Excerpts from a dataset

+---+

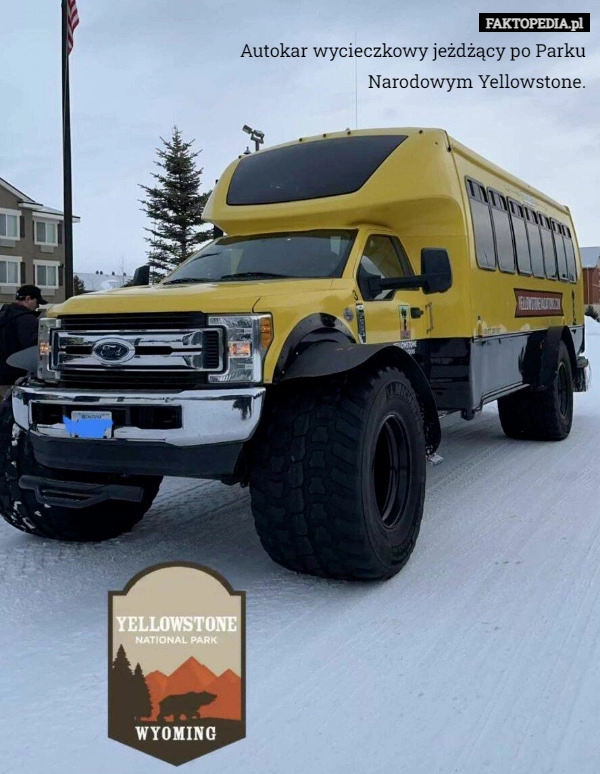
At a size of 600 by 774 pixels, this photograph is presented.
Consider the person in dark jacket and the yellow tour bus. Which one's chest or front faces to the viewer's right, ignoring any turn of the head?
the person in dark jacket

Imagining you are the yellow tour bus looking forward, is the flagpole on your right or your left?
on your right

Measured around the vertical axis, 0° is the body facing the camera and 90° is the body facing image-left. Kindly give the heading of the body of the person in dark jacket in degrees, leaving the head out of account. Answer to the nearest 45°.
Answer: approximately 270°

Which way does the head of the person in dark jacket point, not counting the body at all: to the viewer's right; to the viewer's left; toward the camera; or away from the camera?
to the viewer's right

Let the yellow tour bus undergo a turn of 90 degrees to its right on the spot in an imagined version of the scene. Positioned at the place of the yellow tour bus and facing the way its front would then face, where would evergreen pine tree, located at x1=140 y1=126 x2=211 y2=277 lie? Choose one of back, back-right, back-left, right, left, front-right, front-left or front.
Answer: front-right

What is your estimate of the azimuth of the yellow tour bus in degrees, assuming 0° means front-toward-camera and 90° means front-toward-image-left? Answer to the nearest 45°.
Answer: approximately 45°

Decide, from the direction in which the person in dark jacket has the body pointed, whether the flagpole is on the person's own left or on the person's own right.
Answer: on the person's own left

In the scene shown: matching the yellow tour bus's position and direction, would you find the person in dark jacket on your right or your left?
on your right
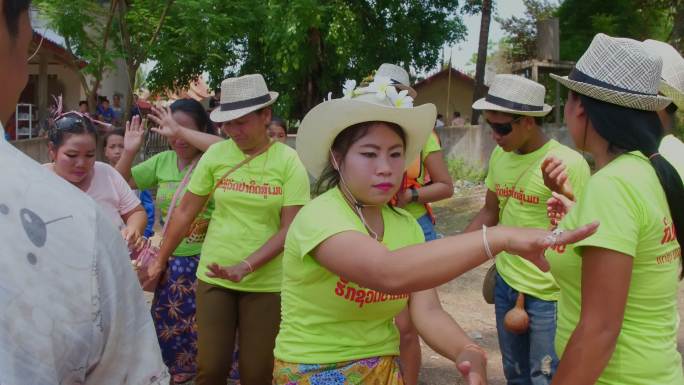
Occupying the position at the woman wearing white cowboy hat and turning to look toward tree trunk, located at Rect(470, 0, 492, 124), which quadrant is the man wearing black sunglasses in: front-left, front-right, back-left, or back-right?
front-right

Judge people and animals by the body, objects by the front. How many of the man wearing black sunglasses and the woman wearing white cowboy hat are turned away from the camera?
0

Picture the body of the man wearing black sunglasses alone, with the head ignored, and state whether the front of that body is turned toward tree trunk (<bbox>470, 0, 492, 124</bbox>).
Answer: no

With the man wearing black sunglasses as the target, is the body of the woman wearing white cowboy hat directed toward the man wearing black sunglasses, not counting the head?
no

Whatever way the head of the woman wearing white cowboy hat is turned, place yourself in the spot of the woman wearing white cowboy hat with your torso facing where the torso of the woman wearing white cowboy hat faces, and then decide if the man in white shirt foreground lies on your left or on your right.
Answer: on your right

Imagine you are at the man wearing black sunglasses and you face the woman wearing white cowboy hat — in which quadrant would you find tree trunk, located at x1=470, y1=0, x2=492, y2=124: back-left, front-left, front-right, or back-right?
back-right

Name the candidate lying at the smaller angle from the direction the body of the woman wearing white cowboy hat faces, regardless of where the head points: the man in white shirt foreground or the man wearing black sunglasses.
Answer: the man in white shirt foreground

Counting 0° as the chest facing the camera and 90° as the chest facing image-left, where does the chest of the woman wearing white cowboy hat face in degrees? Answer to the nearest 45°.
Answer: approximately 315°

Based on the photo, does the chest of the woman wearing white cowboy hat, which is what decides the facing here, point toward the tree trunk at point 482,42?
no

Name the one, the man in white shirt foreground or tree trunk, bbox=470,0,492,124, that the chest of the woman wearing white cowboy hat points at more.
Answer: the man in white shirt foreground

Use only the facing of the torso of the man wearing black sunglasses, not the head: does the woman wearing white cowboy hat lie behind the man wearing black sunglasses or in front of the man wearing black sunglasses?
in front

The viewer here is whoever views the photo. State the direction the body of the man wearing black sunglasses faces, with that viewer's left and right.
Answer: facing the viewer and to the left of the viewer
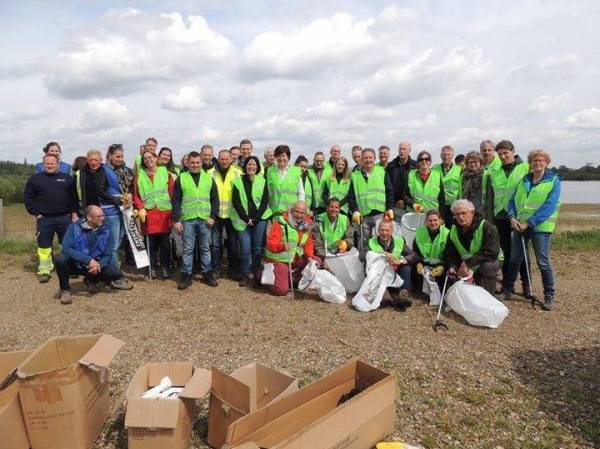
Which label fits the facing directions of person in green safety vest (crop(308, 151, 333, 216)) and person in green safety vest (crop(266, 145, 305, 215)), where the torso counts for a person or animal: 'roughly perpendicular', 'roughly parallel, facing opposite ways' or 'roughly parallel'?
roughly parallel

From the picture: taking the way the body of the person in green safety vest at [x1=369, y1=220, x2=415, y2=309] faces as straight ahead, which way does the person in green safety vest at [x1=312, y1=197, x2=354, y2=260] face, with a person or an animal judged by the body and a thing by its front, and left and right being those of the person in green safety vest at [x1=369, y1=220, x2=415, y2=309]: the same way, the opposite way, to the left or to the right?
the same way

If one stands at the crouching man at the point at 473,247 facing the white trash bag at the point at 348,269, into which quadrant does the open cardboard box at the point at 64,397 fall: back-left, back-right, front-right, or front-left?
front-left

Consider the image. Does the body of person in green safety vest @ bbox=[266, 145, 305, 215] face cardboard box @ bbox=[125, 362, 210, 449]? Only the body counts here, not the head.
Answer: yes

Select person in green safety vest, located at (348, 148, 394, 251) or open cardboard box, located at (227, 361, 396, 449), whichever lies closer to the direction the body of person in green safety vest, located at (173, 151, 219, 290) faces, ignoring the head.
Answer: the open cardboard box

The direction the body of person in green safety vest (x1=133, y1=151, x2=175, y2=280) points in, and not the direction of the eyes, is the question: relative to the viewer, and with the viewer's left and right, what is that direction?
facing the viewer

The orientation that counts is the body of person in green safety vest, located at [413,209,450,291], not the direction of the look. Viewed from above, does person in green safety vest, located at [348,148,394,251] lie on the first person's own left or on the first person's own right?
on the first person's own right

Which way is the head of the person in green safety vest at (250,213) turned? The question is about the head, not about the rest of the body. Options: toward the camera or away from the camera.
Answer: toward the camera

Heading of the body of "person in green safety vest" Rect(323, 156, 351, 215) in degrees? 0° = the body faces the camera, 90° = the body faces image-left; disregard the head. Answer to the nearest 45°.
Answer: approximately 0°

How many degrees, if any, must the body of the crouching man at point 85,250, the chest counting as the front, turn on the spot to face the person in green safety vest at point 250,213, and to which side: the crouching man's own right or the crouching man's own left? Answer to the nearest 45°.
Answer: approximately 45° to the crouching man's own left

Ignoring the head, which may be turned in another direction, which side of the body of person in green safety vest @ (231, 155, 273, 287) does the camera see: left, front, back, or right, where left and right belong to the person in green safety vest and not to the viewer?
front

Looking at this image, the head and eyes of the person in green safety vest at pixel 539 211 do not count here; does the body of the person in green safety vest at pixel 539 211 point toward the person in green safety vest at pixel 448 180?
no

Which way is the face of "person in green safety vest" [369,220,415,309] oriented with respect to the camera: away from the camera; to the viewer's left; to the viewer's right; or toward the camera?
toward the camera

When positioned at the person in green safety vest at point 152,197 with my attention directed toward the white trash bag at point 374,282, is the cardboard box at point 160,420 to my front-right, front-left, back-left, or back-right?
front-right

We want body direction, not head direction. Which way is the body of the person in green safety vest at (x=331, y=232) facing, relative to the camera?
toward the camera

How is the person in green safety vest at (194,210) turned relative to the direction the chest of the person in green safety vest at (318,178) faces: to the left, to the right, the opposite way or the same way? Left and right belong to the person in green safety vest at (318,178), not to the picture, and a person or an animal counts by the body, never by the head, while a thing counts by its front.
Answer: the same way

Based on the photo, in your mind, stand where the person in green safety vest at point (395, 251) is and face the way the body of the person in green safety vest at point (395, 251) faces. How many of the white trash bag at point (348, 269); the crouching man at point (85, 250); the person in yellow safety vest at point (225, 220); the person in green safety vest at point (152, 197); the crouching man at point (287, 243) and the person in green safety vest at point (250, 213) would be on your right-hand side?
6
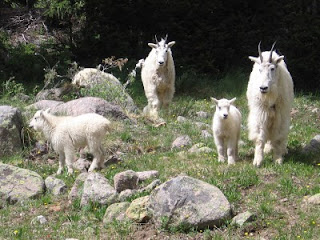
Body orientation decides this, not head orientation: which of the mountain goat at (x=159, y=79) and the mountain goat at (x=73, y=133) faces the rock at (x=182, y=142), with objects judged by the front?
the mountain goat at (x=159, y=79)

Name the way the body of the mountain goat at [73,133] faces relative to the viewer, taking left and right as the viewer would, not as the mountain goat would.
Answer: facing to the left of the viewer

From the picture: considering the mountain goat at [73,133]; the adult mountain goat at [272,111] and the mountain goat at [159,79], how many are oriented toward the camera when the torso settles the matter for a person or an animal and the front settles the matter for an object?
2

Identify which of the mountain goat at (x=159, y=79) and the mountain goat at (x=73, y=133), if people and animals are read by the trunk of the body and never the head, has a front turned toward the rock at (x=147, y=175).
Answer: the mountain goat at (x=159, y=79)

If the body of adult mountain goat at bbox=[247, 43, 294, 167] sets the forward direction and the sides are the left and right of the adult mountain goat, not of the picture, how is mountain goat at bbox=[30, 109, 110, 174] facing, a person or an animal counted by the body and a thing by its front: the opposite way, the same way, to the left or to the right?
to the right

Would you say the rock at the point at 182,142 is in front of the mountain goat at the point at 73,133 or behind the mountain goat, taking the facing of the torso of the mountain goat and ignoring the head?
behind

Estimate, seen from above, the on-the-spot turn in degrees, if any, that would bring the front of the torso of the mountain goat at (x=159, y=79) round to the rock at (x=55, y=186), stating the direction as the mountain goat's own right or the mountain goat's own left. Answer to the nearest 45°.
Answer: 0° — it already faces it

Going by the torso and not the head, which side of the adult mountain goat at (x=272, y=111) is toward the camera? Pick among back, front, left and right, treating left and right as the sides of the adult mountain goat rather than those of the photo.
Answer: front

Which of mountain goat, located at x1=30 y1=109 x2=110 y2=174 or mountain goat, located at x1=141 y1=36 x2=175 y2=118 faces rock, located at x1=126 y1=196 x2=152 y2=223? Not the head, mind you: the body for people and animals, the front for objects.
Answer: mountain goat, located at x1=141 y1=36 x2=175 y2=118

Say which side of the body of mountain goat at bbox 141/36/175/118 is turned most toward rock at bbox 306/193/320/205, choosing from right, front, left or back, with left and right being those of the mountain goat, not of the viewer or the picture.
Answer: front

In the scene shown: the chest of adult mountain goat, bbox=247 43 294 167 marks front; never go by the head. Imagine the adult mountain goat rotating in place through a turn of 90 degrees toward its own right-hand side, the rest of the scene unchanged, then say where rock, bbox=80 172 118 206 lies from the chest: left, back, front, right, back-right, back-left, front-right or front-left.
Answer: front-left

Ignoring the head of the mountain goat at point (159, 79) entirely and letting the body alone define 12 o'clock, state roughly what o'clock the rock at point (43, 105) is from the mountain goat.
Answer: The rock is roughly at 2 o'clock from the mountain goat.

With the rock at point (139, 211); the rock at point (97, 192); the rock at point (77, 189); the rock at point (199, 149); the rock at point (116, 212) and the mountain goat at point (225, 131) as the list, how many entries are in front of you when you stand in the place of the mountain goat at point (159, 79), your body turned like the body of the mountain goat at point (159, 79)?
6

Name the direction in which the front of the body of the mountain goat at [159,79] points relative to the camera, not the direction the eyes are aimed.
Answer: toward the camera

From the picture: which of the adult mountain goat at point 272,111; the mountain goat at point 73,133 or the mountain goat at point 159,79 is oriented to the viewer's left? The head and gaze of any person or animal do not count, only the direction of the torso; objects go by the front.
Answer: the mountain goat at point 73,133
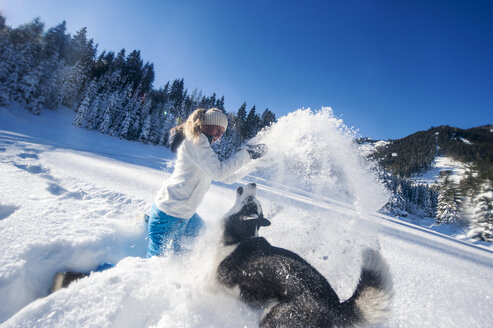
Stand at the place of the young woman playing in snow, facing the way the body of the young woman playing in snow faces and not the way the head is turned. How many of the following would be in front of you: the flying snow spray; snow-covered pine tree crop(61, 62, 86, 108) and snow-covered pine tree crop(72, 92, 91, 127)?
1

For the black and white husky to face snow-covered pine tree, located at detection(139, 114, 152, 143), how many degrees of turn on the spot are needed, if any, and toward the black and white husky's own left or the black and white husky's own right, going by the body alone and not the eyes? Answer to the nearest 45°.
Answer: approximately 45° to the black and white husky's own right

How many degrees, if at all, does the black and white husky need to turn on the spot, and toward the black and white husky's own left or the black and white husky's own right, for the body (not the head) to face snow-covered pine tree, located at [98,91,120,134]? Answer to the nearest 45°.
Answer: approximately 45° to the black and white husky's own right

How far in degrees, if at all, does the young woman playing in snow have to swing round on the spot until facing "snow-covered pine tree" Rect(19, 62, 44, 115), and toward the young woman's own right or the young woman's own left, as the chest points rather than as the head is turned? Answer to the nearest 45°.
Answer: approximately 135° to the young woman's own left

+---+

- Task statement -
Reproduce the items word for word, from the start of the items through the line containing "Answer: front-right". Leave the pictures out of your answer.

- Result for this exercise -
At a size of 600 by 774 pixels, this photograph is presented.
Consider the person in dark jacket and the yellow tour bus. Which one's chest or front faces to the viewer's right, ignoring any turn of the head?
the person in dark jacket

Imagining you are the yellow tour bus looking forward, is the flagpole on your right or your left?
on your right

Measured around the vertical axis, 0° is the body facing the camera and 90° is the body facing image-left. Kindly give the heading of the body of the person in dark jacket in degrees, leaving the head out of account. Answer to the nearest 45°.
Answer: approximately 270°

Which way does the head of the person in dark jacket point, not counting the body at all: to the viewer's right; to the viewer's left; toward the camera; or away from the camera?
to the viewer's right

Let the yellow tour bus undergo a turn of 90 degrees to its right on the spot in an imagined version of the scene. Positioned at the place of the yellow tour bus and facing the way its front would then face, where would evergreen pine tree, located at x1=140 y1=126 x2=211 y2=277 lie? Choose one of back, back-right, back-left, right, left, front-right, front-left or front.
Answer: front-right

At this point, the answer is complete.